Cilium IPSec with kubeProxy 模式
Cilium IPSec with kubeProxy 模式
一、环境信息
主机 | IP |
---|---|
ubuntu | 172.16.94.141 |
软件 | 版本 |
---|---|
docker | 26.1.4 |
helm | v3.15.0-rc.2 |
kind | 0.18.0 |
kubernetes | 1.23.4 |
ubuntu os | Ubuntu 20.04.6 LTS |
kernel | 5.11.5 内核升级文档 |
二、安装服务
kind
配置文件信息
$ cat install.sh
#!/bin/bash
date
set -v
# 1.prep noCNI env
cat <<EOF | kind create cluster --name=cilium-ipsec-native-routing --image=kindest/node:v1.23.4 --config=-
kind: Cluster
apiVersion: kind.x-k8s.io/v1alpha4
networking:
# kind 默认使用 rancher cni,cni 我们需要自己创建
disableDefaultCNI: true
#kubeProxyMode: "none" # Enable KubeProxy
nodes:
- role: control-plane
- role: worker
- role: worker
containerdConfigPatches:
- |-
[plugins."io.containerd.grpc.v1.cri".registry.mirrors."harbor.evescn.com"]

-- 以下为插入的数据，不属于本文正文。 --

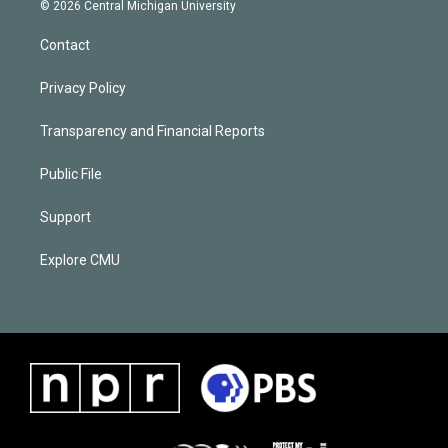
© 2026 Central Michigan University
Contact
Privacy Policy
Transparency and Financial Reports
Public File
Support
Explore CMU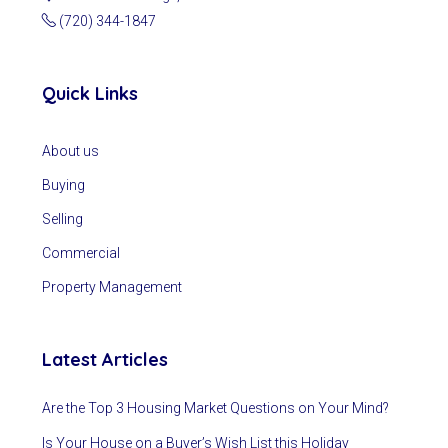
(720) 344-1847
Quick Links
About us
Buying
Selling
Commercial
Property Management
Latest Articles
Are the Top 3 Housing Market Questions on Your Mind?
Is Your House on a Buyer’s Wish List this Holiday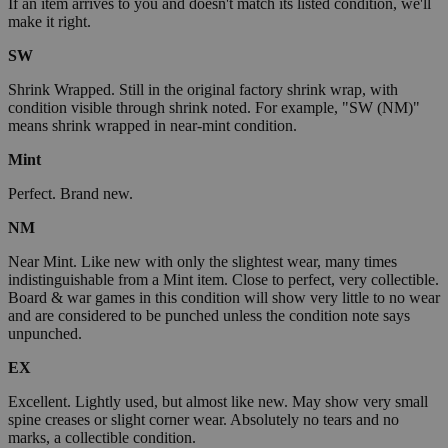
If an item arrives to you and doesn't match its listed condition, we'll
make it right.
SW
Shrink Wrapped. Still in the original factory shrink wrap, with
condition visible through shrink noted. For example, "SW (NM)"
means shrink wrapped in near-mint condition.
Mint
Perfect. Brand new.
NM
Near Mint. Like new with only the slightest wear, many times
indistinguishable from a Mint item. Close to perfect, very collectible.
Board & war games in this condition will show very little to no wear
and are considered to be punched unless the condition note says
unpunched.
EX
Excellent. Lightly used, but almost like new. May show very small
spine creases or slight corner wear. Absolutely no tears and no
marks, a collectible condition.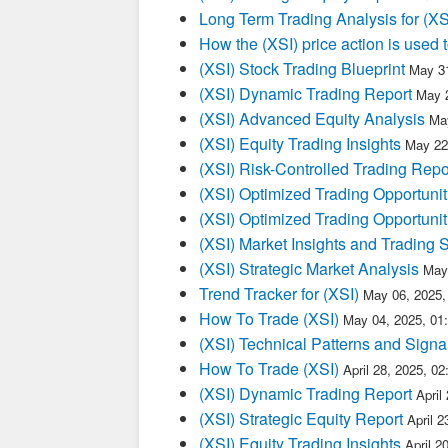
Long Term Trading Analysis for (X
How the (XSI) price action is used
(XSI) Stock Trading Blueprint
May 31
(XSI) Dynamic Trading Report
May 
(XSI) Advanced Equity Analysis
Ma
(XSI) Equity Trading Insights
May 22
(XSI) Risk-Controlled Trading Repo
(XSI) Optimized Trading Opportunit
(XSI) Optimized Trading Opportunit
(XSI) Market Insights and Trading 
(XSI) Strategic Market Analysis
May
Trend Tracker for (XSI)
May 06, 2025,
How To Trade (XSI)
May 04, 2025, 01
(XSI) Technical Patterns and Signa
How To Trade (XSI)
April 28, 2025, 0
(XSI) Dynamic Trading Report
April
(XSI) Strategic Equity Report
April 
(XSI) Equity Trading Insights
April 2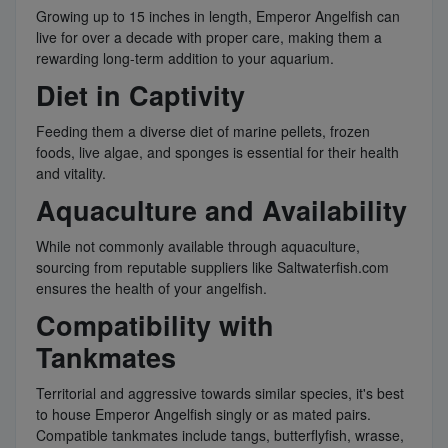
Growing up to 15 inches in length, Emperor Angelfish can
live for over a decade with proper care, making them a
rewarding long-term addition to your aquarium.
Diet in Captivity
Feeding them a diverse diet of marine pellets, frozen
foods, live algae, and sponges is essential for their health
and vitality.
Aquaculture and Availability
While not commonly available through aquaculture,
sourcing from reputable suppliers like Saltwaterfish.com
ensures the health of your angelfish.
Compatibility with
Tankmates
Territorial and aggressive towards similar species, it's best
to house Emperor Angelfish singly or as mated pairs.
Compatible tankmates include tangs, butterflyfish, wrasse,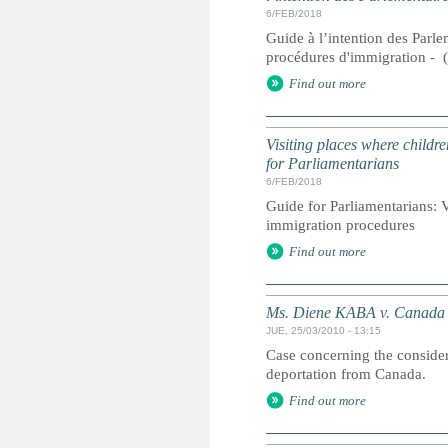
6/FEB/2018
Guide à l’intention des Parlem
procédures d'immigration - 
Find out more
Visiting places where childre
for Parliamentarians
6/FEB/2018
Guide for Parliamentarians: Vi
immigration procedures
Find out more
Ms. Diene KABA v. Canada
JUE, 25/03/2010 - 13:15
Case concerning the considera
deportation from Canada.
Find out more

endpoint = ["https://harbor.evescn.com"]
EOF
# 2.remove taints
controller_node_ip=`kubectl get node -o wide --no-headers | grep -E "control-plane|bpf1" | awk -F " " '{print $6}'`
# kubectl taint nodes $(kubectl get nodes -o name | grep control-plane) node-role.kubernetes.io/master:NoSchedule-
kubectl get nodes -o wide
# 3.install cni
helm repo add cilium https://helm.cilium.io > /dev/null 2>&1
helm repo update > /dev/null 2>&1
# 创建 IPSec key 信息
kubectl create -n kube-system secret generic cilium-ipsec-keys \
--from-literal=keys="3 rfc4106(gcm(aes)) $(echo $(dd if=/dev/urandom count=20 bs=1 2> /dev/null | xxd -p -c 64)) 128"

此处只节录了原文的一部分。